Sechs Monate in der Klinik
Julia Gauly löscht ihren Instagram-Account. In ihrem Tagebuch schreibt sie: „Ich wollte Abstand zu den ganzen anderen Profilen schaffen, auf denen andere Frauen genau dasselbe taten - ihre Körper zur Schau stellen. Ich wollte mich nicht mehr damit vergleichen müssen. Es tat gut, eine Zeit lang das alles zur Seite schieben zu können und mich voll auf die Therapie konzentrieren zu können.“ Sechs Monate vergehen im bayrischen Bad Staffelstein, wo strenge Regeln herrschen. Die damals 22-Jährige fühlt sich anfangs ein wenig wie im Gefängnis. Täglich gibt es mehrere Mahlzeiten, die sie unter Beobachtung aufessen muss. Das Zimmer wird einige Stunden mit Videokamera kontrolliert - auch um zu sehen, dass sich niemand den Finger in den Hals steckt. Freiheiten werden an Behandlungserfolge geknüpft. Es ist die schlimmste, gleichzeitig aber wohl bedeutendste Zeit ihres bisherigen Lebens. Es geht um nichts anderes, als den Weg zurück in ein normales Dasein.

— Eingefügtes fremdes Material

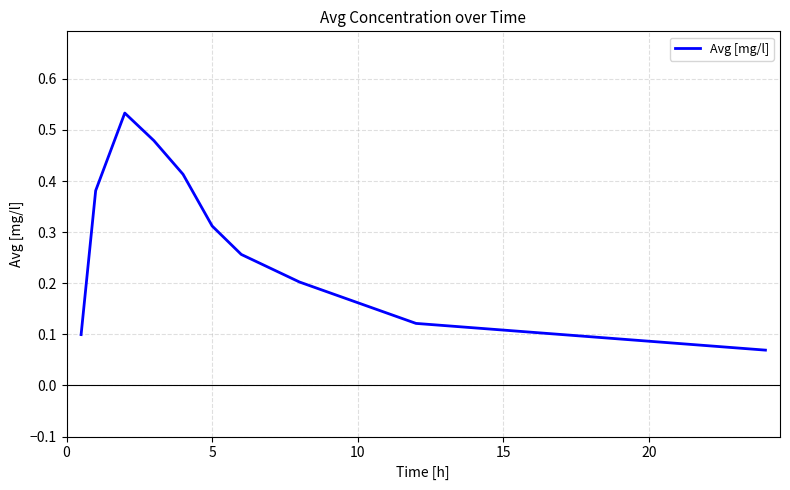

Does the chart display data point markers on the line(s)?

No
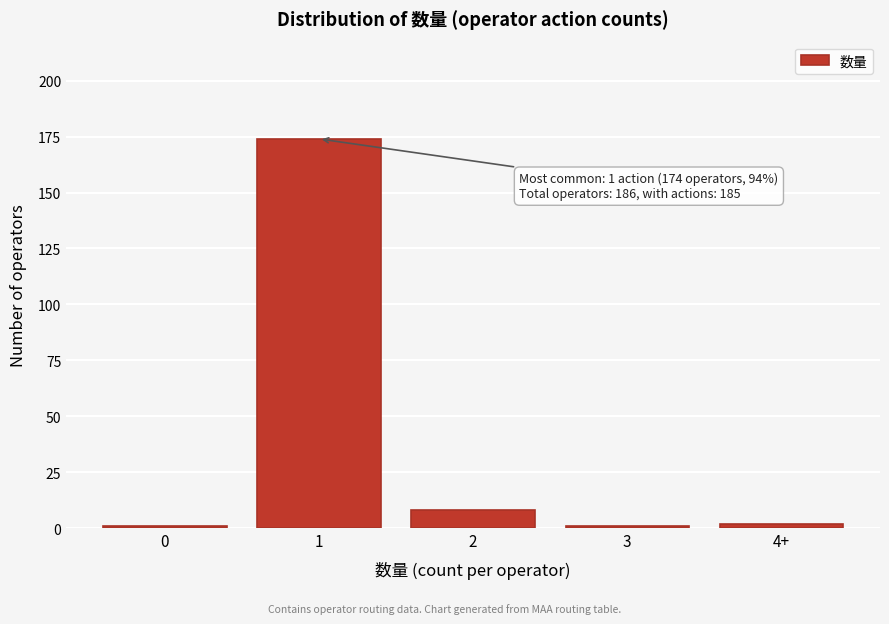

Reading right to left, extract all data points from this chart.

4+=2	3=1	2=8	1=174	0=1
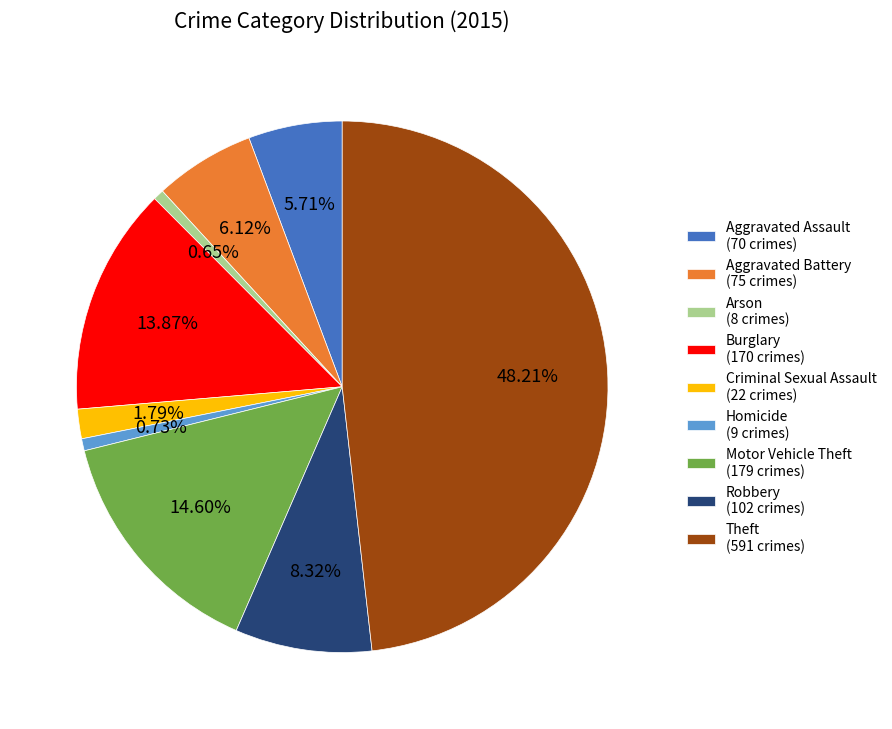

Does Robbery represent more than half of the total?

No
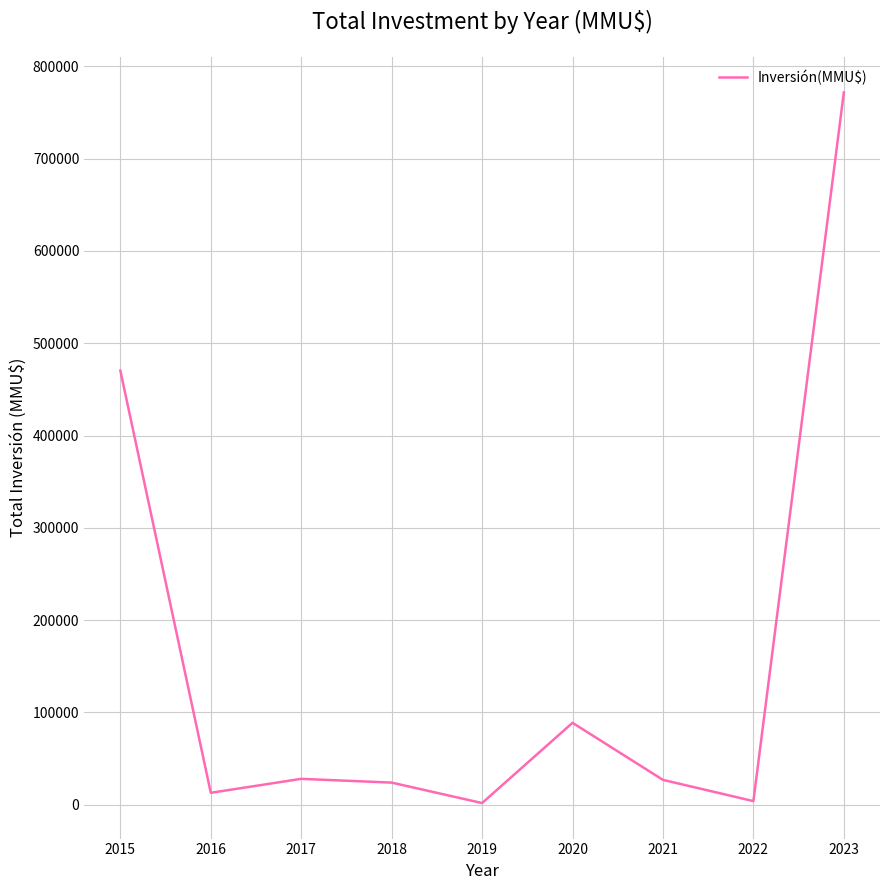

The value at 2023 is 249136.4. True or false?

False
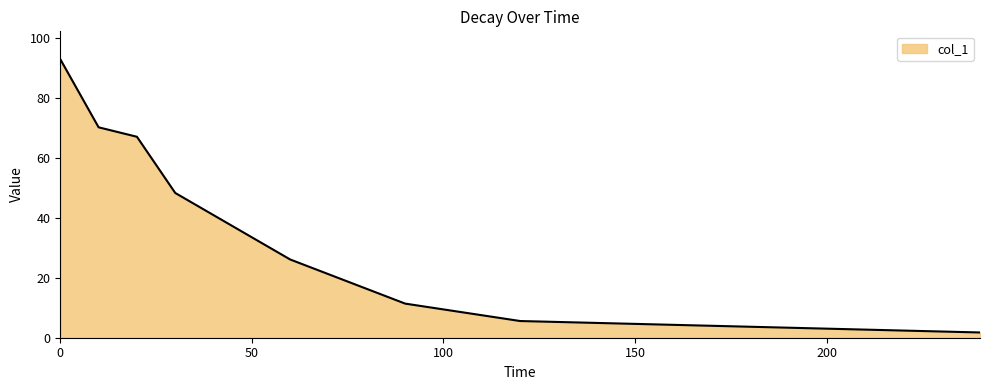

What is the maximum value shown in the chart?

93.0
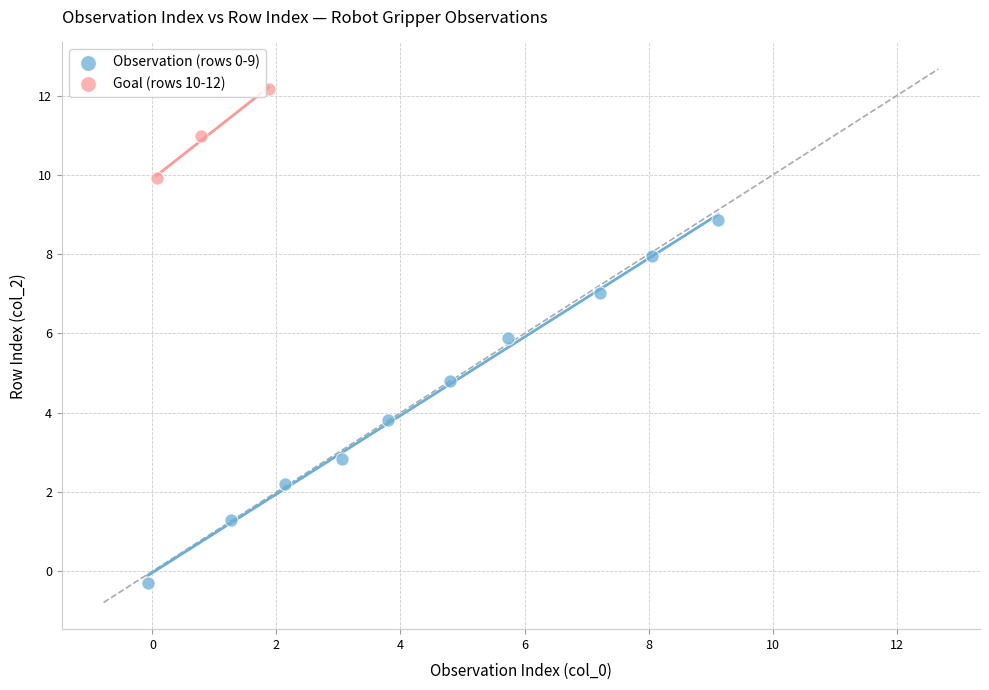

Which series contains the lowest Y value?

Observation (rows 0-9)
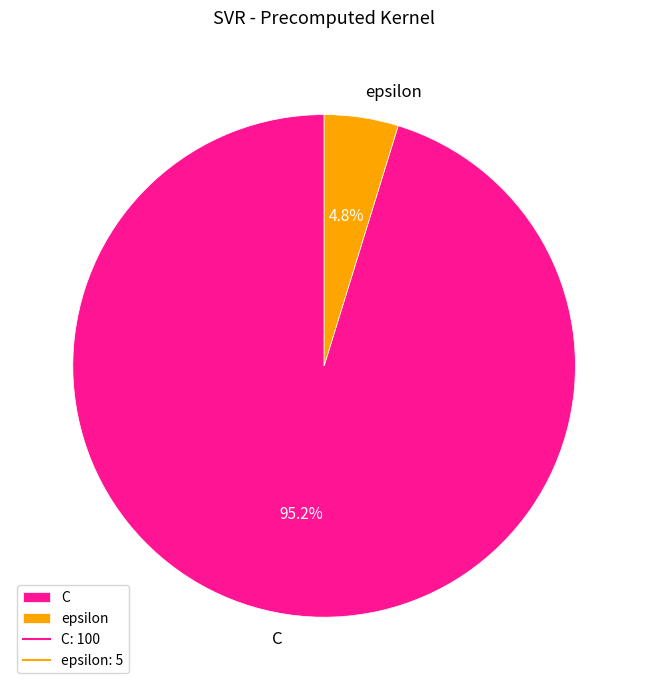

Do C and epsilon together represent more than half of the pie?

Yes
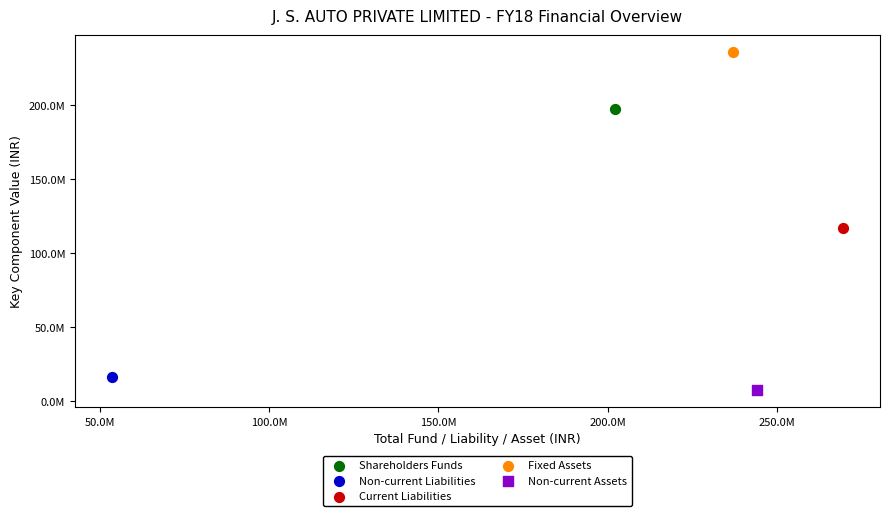

What are all the series names shown in the legend?

Shareholders Funds, Non-current Liabilities, Current Liabilities, Fixed Assets, Non-current Assets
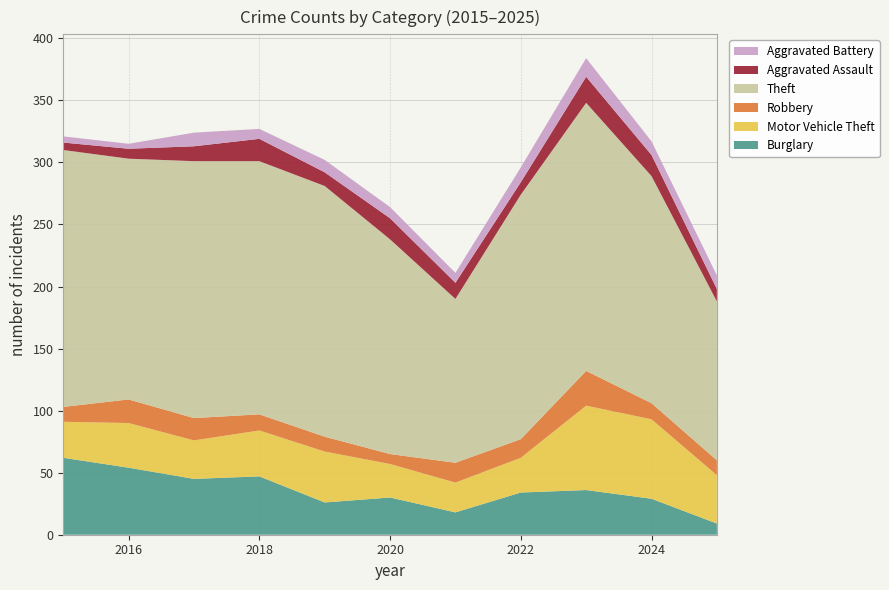

Reading right to left, transcribe all the data shown in this chart.

Burglary: 2025=9	2024=29	2023=36	2022=34	2021=18	2020=30	2019=26	2018=47	2017=45	2016=54	2015=62
Motor Vehicle Theft: 2025=39	2024=64	2023=68	2022=28	2021=24	2020=27	2019=41	2018=37	2017=31	2016=36	2015=29
Robbery: 2025=12	2024=13	2023=28	2022=15	2021=16	2020=8	2019=12	2018=13	2017=18	2016=19	2015=12
Theft: 2025=128	2024=183	2023=216	2022=197	2021=132	2020=173	2019=202	2018=204	2017=207	2016=194	2015=207
Aggravated Assault: 2025=10	2024=17	2023=21	2022=10	2021=13	2020=17	2019=11	2018=18	2017=12	2016=8	2015=6
Aggravated Battery: 2025=11	2024=11	2023=15	2022=12	2021=8	2020=9	2019=10	2018=8	2017=11	2016=4	2015=5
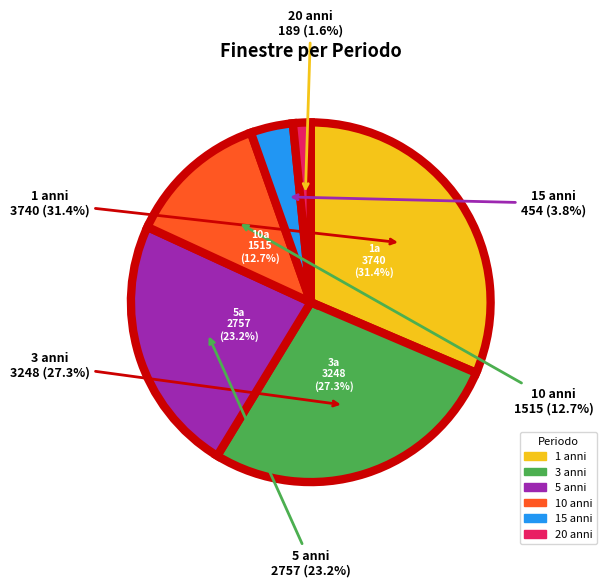

Which slice is the largest?

1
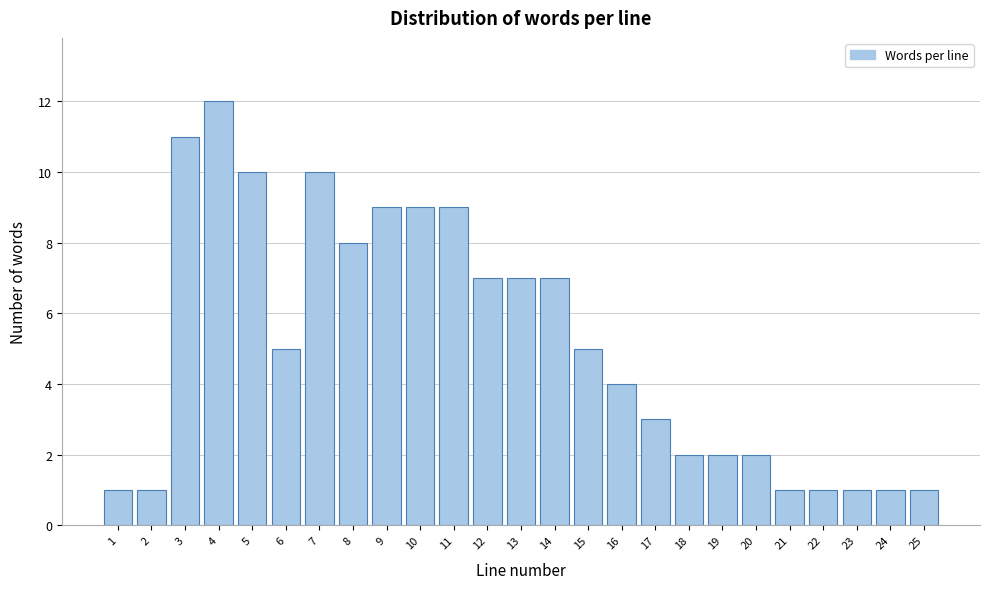

Reading left to right, extract all data points from this chart.

1=1	2=1	3=11	4=12	5=10	6=5	7=10	8=8	9=9	10=9	11=9	12=7	13=7	14=7	15=5	16=4	17=3	18=2	19=2	20=2	21=1	22=1	23=1	24=1	25=1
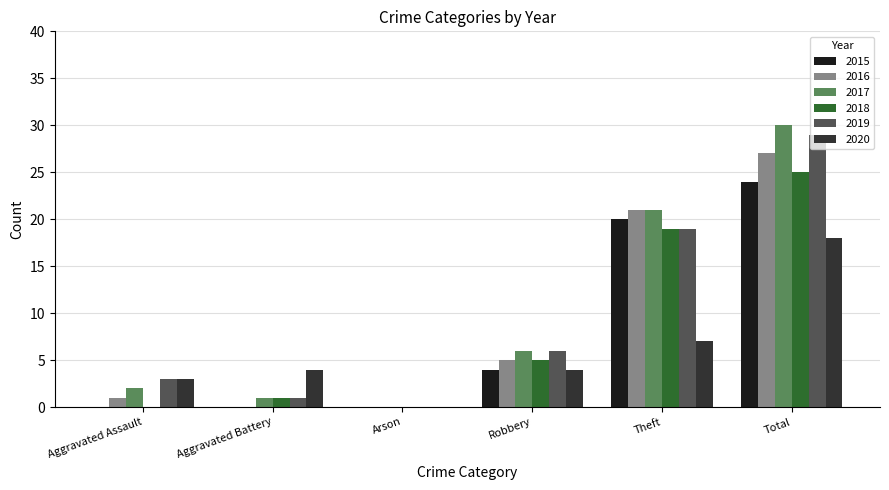

At which category does the chart reach its peak across all series?

Total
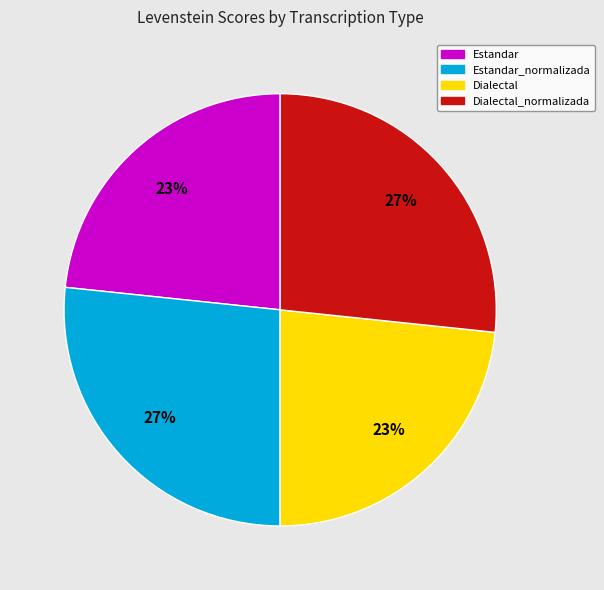

How many segments does this pie chart have?

4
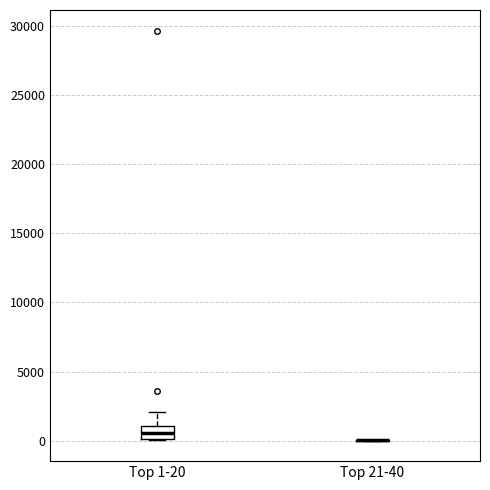

Where does the upper whisker of the box for Top 1-20 end on the y-axis? The values are not printed on the chart, so give them approximately, as read against the axis.

2000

Im Januar 2022 ist Julia Gauly sich über ihr Leben und die Bedeutung von Ernährung sehr bewusst. Die vergangenen vier Monate hat sie in Paris beim Auslandsstudium verbracht. Erstmals wohnt sie ganz alleine und hält sich diszipliniert an Essenszeiten. Sie kennt sich inzwischen selbst und weiß, auf was sie achten muss. Noch im vorangegangenen Jahr schreibt sie in ihr Tagebuch, dass sie sich zum Beispiel merkt, was ihre beste Freundin beim gemeinsamen Essen bestellt hat und ob sie alles aufgegessen hat. Noch immer spürt sie zu diesem Zeitpunkt die unbewusste Angewohnheit, auf diese Dinge zu achten und ihre Mahlzeit damit zu vergleichen. Auch das habe sie inzwischen im Griff.